Data entries:
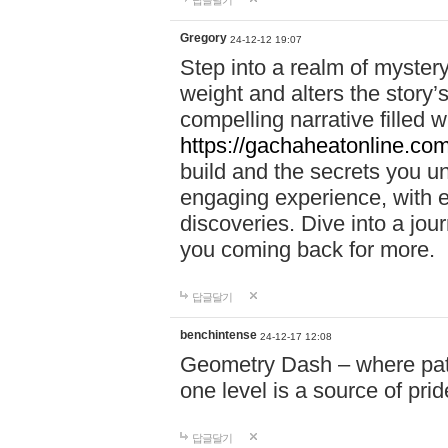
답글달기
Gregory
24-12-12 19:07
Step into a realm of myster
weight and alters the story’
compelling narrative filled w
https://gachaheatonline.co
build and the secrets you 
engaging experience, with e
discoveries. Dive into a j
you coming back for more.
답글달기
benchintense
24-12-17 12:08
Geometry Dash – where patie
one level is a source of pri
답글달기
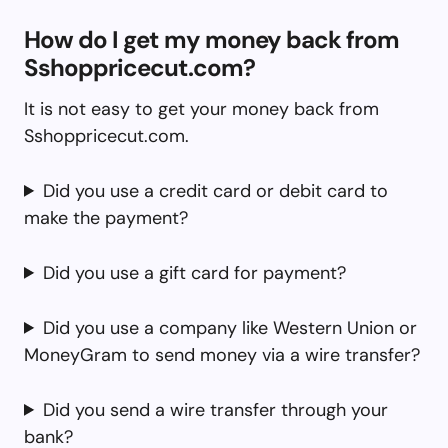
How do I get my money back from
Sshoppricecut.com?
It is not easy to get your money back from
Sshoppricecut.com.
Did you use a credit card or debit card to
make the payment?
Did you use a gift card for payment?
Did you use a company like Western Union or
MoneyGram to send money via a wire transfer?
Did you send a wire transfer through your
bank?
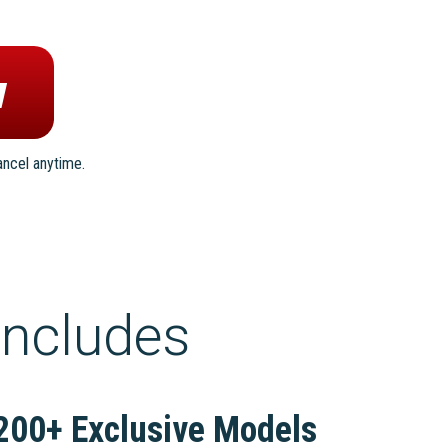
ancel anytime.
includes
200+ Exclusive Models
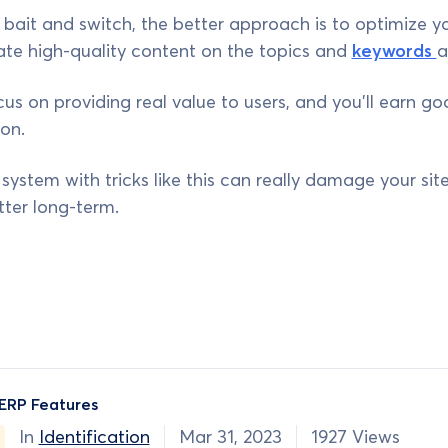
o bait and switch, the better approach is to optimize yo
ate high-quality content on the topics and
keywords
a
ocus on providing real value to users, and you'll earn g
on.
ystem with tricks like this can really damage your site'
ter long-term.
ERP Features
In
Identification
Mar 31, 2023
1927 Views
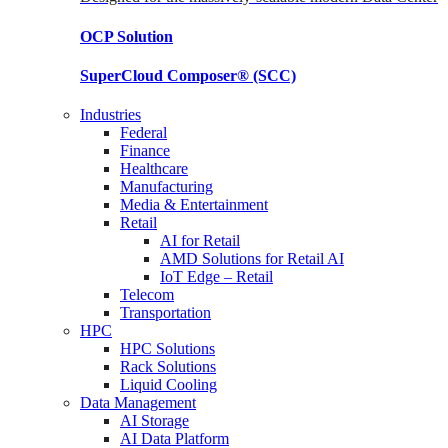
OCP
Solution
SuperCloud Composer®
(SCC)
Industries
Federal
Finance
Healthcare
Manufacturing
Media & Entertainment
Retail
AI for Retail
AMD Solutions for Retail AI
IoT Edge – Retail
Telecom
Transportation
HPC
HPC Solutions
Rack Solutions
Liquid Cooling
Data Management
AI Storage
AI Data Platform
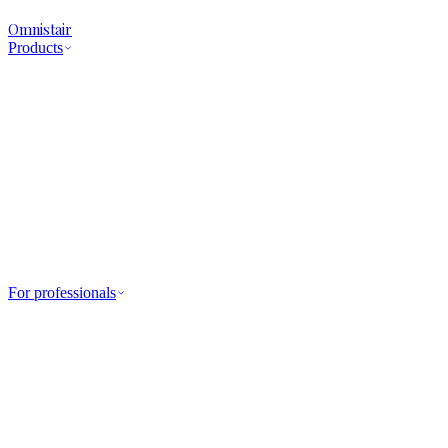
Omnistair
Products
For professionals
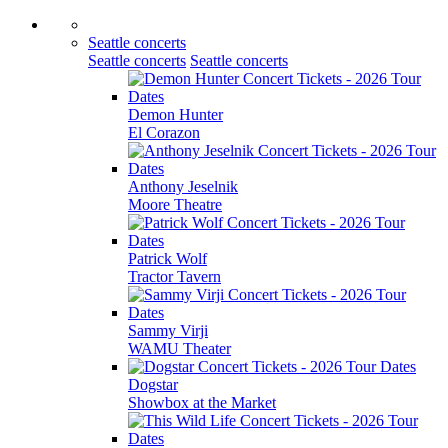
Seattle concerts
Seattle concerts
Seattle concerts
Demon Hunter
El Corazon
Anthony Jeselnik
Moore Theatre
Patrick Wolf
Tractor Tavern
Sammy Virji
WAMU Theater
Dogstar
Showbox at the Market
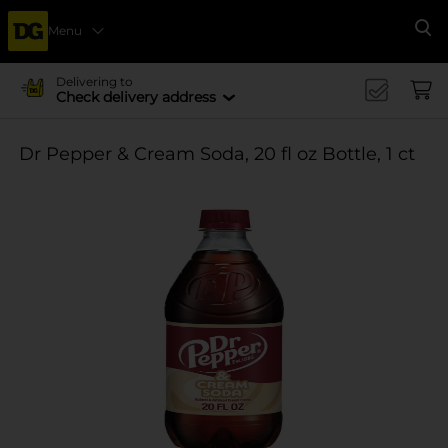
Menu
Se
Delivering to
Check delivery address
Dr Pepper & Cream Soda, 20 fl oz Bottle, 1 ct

- **WHAT TO PRODUCE**
Please copy everything from the start of the entries down to the line containing "200+ Exclusive Models", reproducing each line unchanged and leaving the pictures out.

- **WRITTEN SOLUTION**
답글달기
Gregory
24-12-12 19:07
Step into a realm of myster
weight and alters the story’
compelling narrative filled w
https://gachaheatonline.co
build and the secrets you 
engaging experience, with e
discoveries. Dive into a j
you coming back for more.
답글달기
benchintense
24-12-17 12:08
Geometry Dash – where patie
one level is a source of pri
답글달기
How do I get my money back from
Sshoppricecut.com?
It is not easy to get your money back from
Sshoppricecut.com.
Did you use a credit card or debit card to
make the payment?
Did you use a gift card for payment?
Did you use a company like Western Union or
MoneyGram to send money via a wire transfer?
Did you send a wire transfer through your
bank?
ancel anytime.
includes
200+ Exclusive Models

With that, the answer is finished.